From the entries provided below, copy each line that contains the word "scroll".
-------- DATA FOR PROCESSING
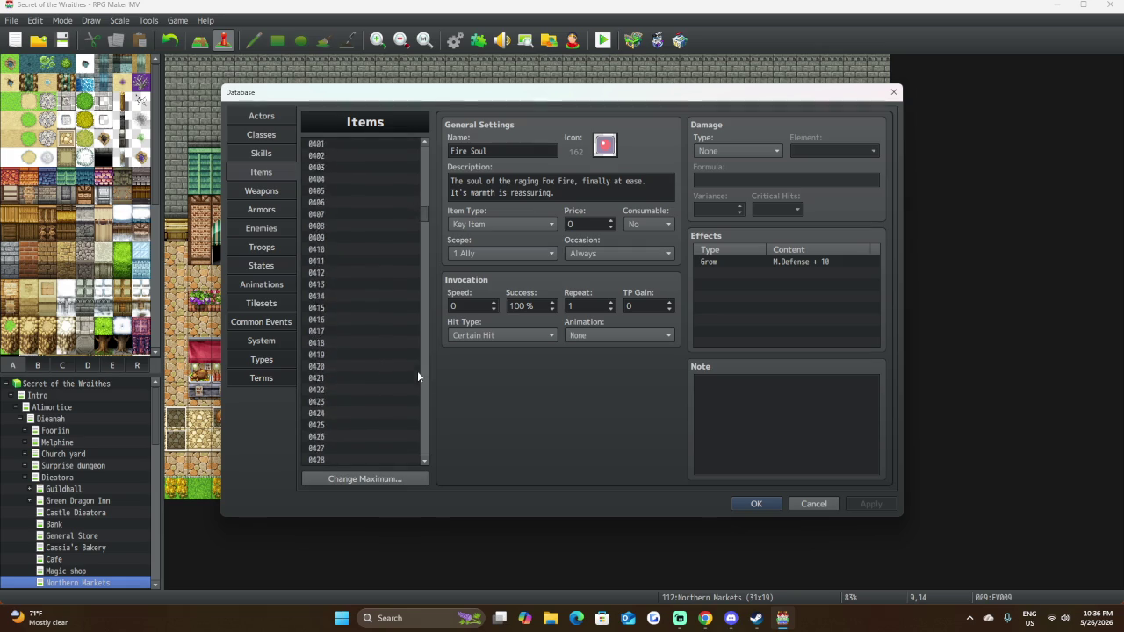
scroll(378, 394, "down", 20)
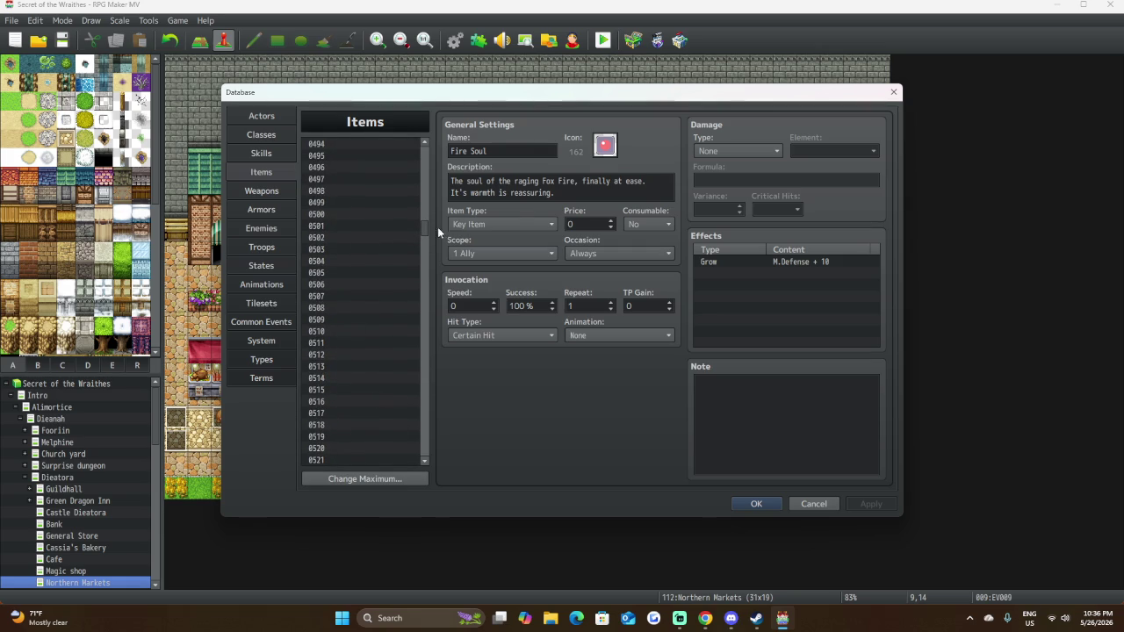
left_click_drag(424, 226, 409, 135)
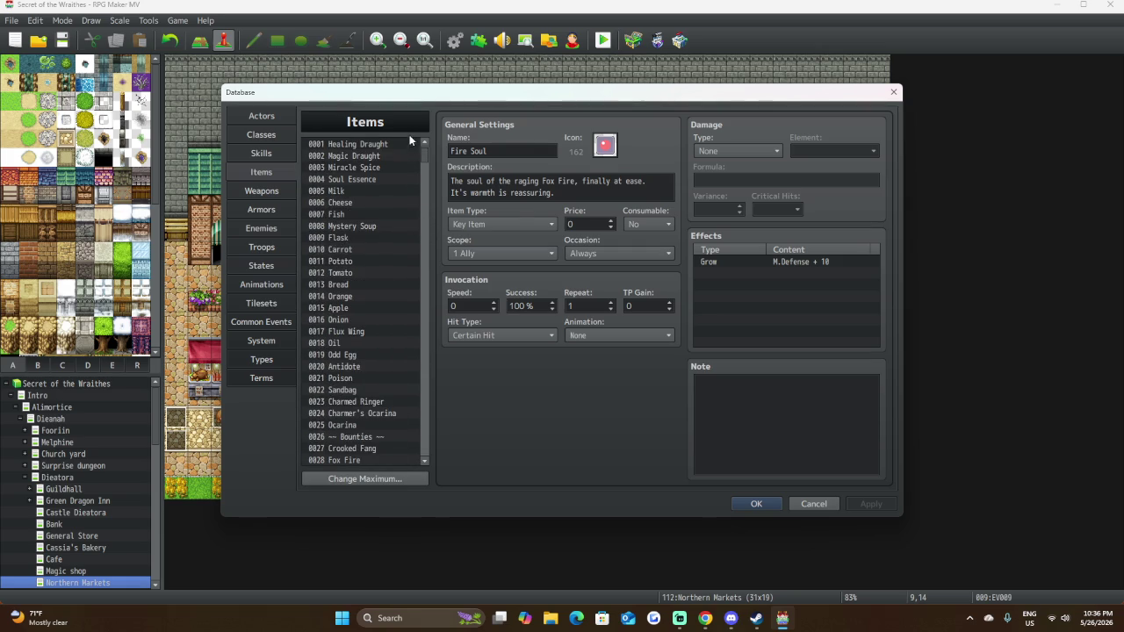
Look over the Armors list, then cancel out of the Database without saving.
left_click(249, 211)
----------------
-------- DATA FOR PROCESSING
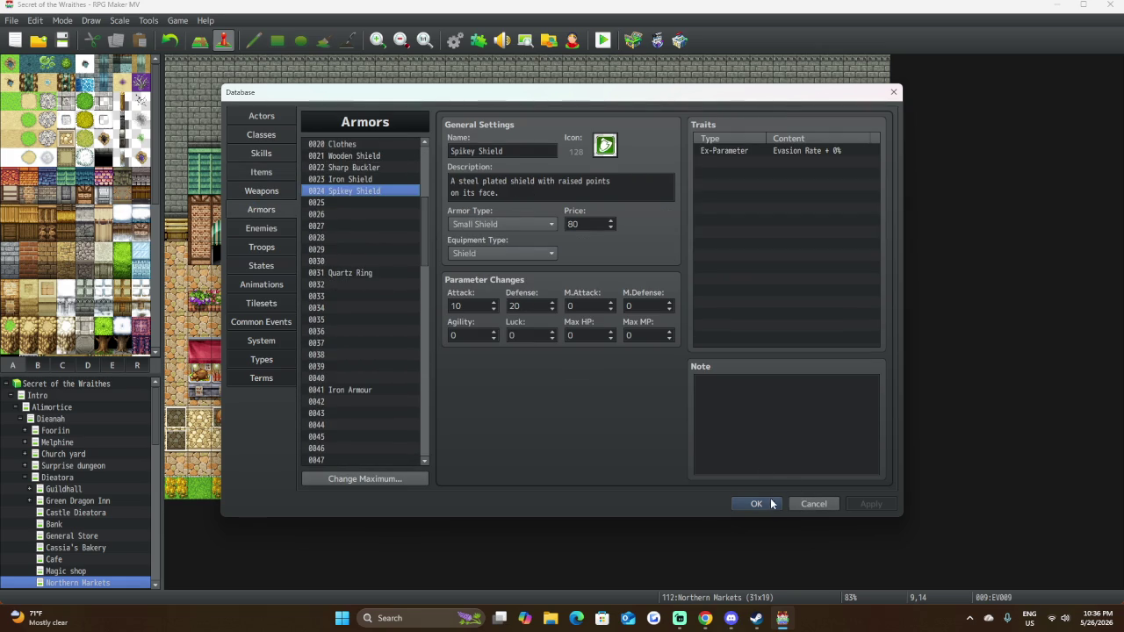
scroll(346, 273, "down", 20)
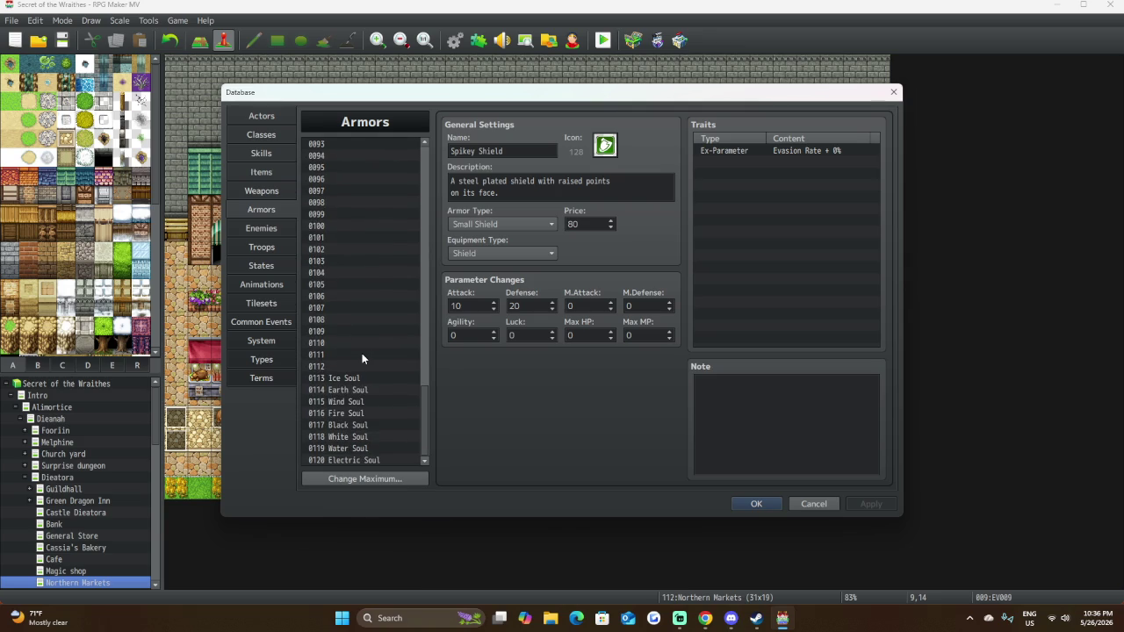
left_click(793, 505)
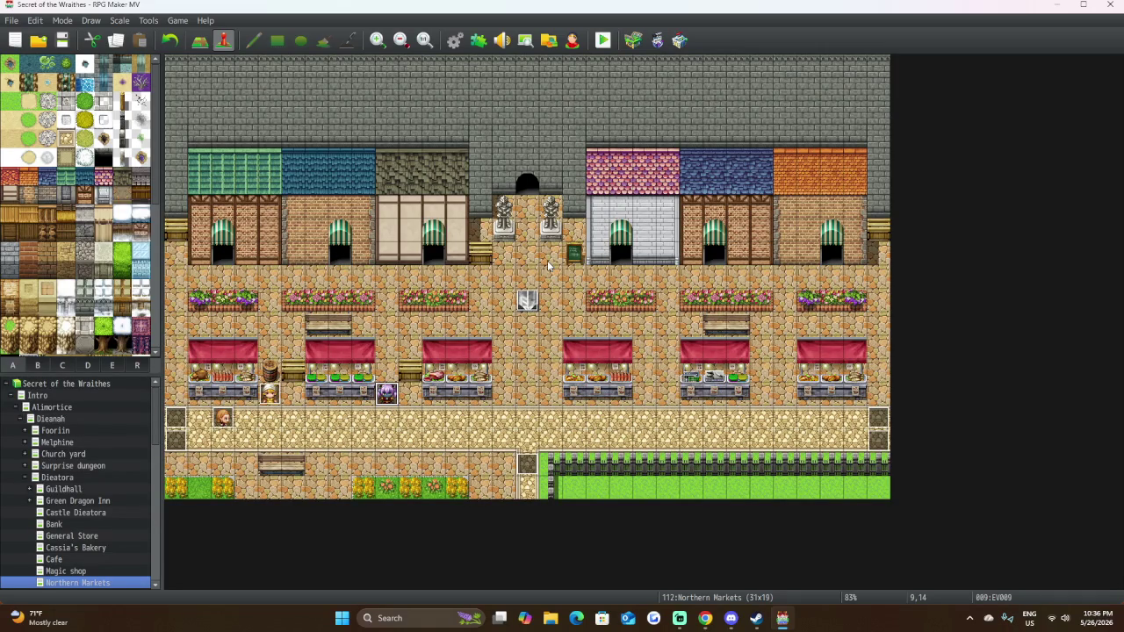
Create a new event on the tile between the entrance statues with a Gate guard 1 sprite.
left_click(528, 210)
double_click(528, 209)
----------------
» **ANSWER SPACE**:
scroll(378, 394, "down", 20)
scroll(346, 273, "down", 20)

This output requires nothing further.